Редакция газеты "Воскресение"
***
Почти у каждого из поэтов Серебряного века был свой имидж, устоявшаяся маска, которая, правда, далеко не всегда совпадала с человеческой сущностью ее носителя.
За Максимилианом Волошиным в предреволюционные годы закрепился образ «офранцуженного» эстета, мастера парадоксов, играющего в оккультизм и позирующего «под Зевса». Впрочем, надо признать, и в жизни, и в стихах он выглядел нарочито ярко, эффектно и величественно, расширяя границы своего существования до космических масштабов:
...И мир – как море пред зарею,
И я иду по лону вод,
И подо мной и надо мною
Трепещет звездный небосвод...
(1902 г.)
Его стихам отказывали в искренности, видя в них внешнюю красивость и стремление во что бы то ни стало поразить воображение. Волошинские «чудачества» раздражали собратьев по перу, и даже друзья не могли преодолеть в отношении к нему некоторой насмешки и недоверия. Невероятно общительный и расположенный к людям, где-то в глубине он все же оставался «сам по себе».Но вот кончился недолгий «золотой сон» начала века, и в годину безжалостных испытаний непонятный, «отъединенный» поэт задал современникам новую загадку. Эстет, годами живший в Париже и, казалось, бесконечно далекий от насущных судеб России, он вдруг нашел о ней такие проникновенные слова, каких никому больше не довелось сказать. Над выстуженными вихрем междоусобиц, залитыми кровью просторами встала фигура страдающего за всех пророка и казалось, его устами говорит сама разворошенная, обезумевшая страна. Осознавая страшные события, которыми начался ХХ век для России, и словно предчувствуя все, что ей еще предстоит пережить, Волошин удивительно емко выражает полное приятие Божественного плана и идею христианского смирения и самопожертвования:
Верю в правоту верховных сил,
Расковавших древние стихии,
И из недр обугленной России
Говорю: «Ты прав, что так судил!
Надо до алмазного закала
Прокалить всю толщу бытия.
Если ж дров в плавильной печи мало:
Господи! Вот плоть моя».
(«Готовность», 1921)
Прошли десятилетия. Давно ушел из жизни так и не дождавшийся должного признания поэт. Над Россией прокатилась еще одна кровопролитная война, времена сталинского террора сменила неуверенная оттепель...
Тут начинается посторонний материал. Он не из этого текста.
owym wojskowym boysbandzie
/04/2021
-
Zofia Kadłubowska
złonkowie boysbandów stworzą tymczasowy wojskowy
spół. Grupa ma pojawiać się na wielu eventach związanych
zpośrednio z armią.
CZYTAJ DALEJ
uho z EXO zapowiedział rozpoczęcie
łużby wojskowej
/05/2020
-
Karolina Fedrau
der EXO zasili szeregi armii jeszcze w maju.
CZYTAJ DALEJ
И вдруг имя Волошина вырвалось из тени забвения: в новых поколениях произошел взрыв жадного интереса к его творчеству и личности. Его Правда, выношенная в одиноких и горьких «блужданиях», оказалась нужна людям; солнце любви ко всему живому, которое он зажег в себе, не погаснув с его смертью, начало светить все сильнее.
Где же ключ к тайне Волошина? Какими «путями и перепутьями» шел он к своей духовной высоте? В чем заключалось сокровенное его «знание»? Каков его вклад в русскую и мировую культуру?.. Ответить на все эти вопросы долгое время было затруднительно: только с конца 1980-х читателю стало доступно все поэтическое творчество Волошина без изъятия, большая часть его статей, дневников и воспоминаний, а также свидетельства о нем современников. Процесс открытия Волошина продолжается и сегодня…
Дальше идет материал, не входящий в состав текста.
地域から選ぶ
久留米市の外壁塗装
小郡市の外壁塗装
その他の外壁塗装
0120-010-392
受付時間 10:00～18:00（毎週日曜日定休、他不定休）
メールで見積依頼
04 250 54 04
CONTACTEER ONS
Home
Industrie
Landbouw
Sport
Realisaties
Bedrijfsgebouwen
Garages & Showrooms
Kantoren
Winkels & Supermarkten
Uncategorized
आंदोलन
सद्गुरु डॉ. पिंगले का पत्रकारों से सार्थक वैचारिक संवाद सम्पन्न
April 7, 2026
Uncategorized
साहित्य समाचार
Максимилиан Александрович Кириенко-Волошин родился в Киеве 16(28) мая 1877 г. «в Духов день, когда земля — именинница» (по его словам). Отец рано умер, воспитанием занималась мать — женщина волевая и самобытная. С четырех до шестнадцати лет — Москва. В 1893 г. — первый поворот в судьбе: переезд в Крым (Феодосия с ее генуэзскими и турецкими развалинами и Коктебель: море, полынь, скальные нагромождения древнего вулкана Карадаг). В 1897 г. — снова Москва: юридический факультет университета. В 1900 г. второй поворот: высылка в Среднюю Азию за участие в студенческих забастовках. Там Волошин решает посвятить себя литературе и искусству и для этого поселиться за границей — «уйти на запад».
Париж стал новым этапом в жизни. Здесь недоучившийся русский студент, недавний социалист, превратился в европеизированного эрудита — искусствоведа и литературоведа, анархиста в политике и символиста в поэзии. «Странствую по странам, музеям, библиотекам... Кроме техники слова, овладеваю техникой кисти и карандаша... Период, определенный Волошиным как «блуждания духа», шел, по крайней мере, до 1912 г. За это время он приобрел литературное имя.
Новый поворот в судьбе поэта произошел в 1914 -1915 гг. Первая мировая война словно разрядом молнии пронизала волошинские стихи — и поэт-эстет предстал пророком, «глубоко и скорбно захваченным событиями» (В.Жирмунский). При этом в своем отношении к войне Волошин вновь оказался при особом мнении: в отличие от ура-барабанных интонаций большинства поэтов он скорбел о «године Лжи и Гнева» и по-христиански молился о том, чтоб «не разлюбить врага» и вместе с тем поддержать Россию в тяжелое время:
...Взвивается стяг победный...
Что в том, Россия, тебе?
Пребудь смиренной и бедной —
Верной своей судьбе...
Революция и гражданская война стали толчком к серьезной трансформации Волошина. Ученик французских мэтров обратился душой и помыслами к России. И неожиданно нашел столь пронзительные и точные слова, что они проникали в сердце каждого.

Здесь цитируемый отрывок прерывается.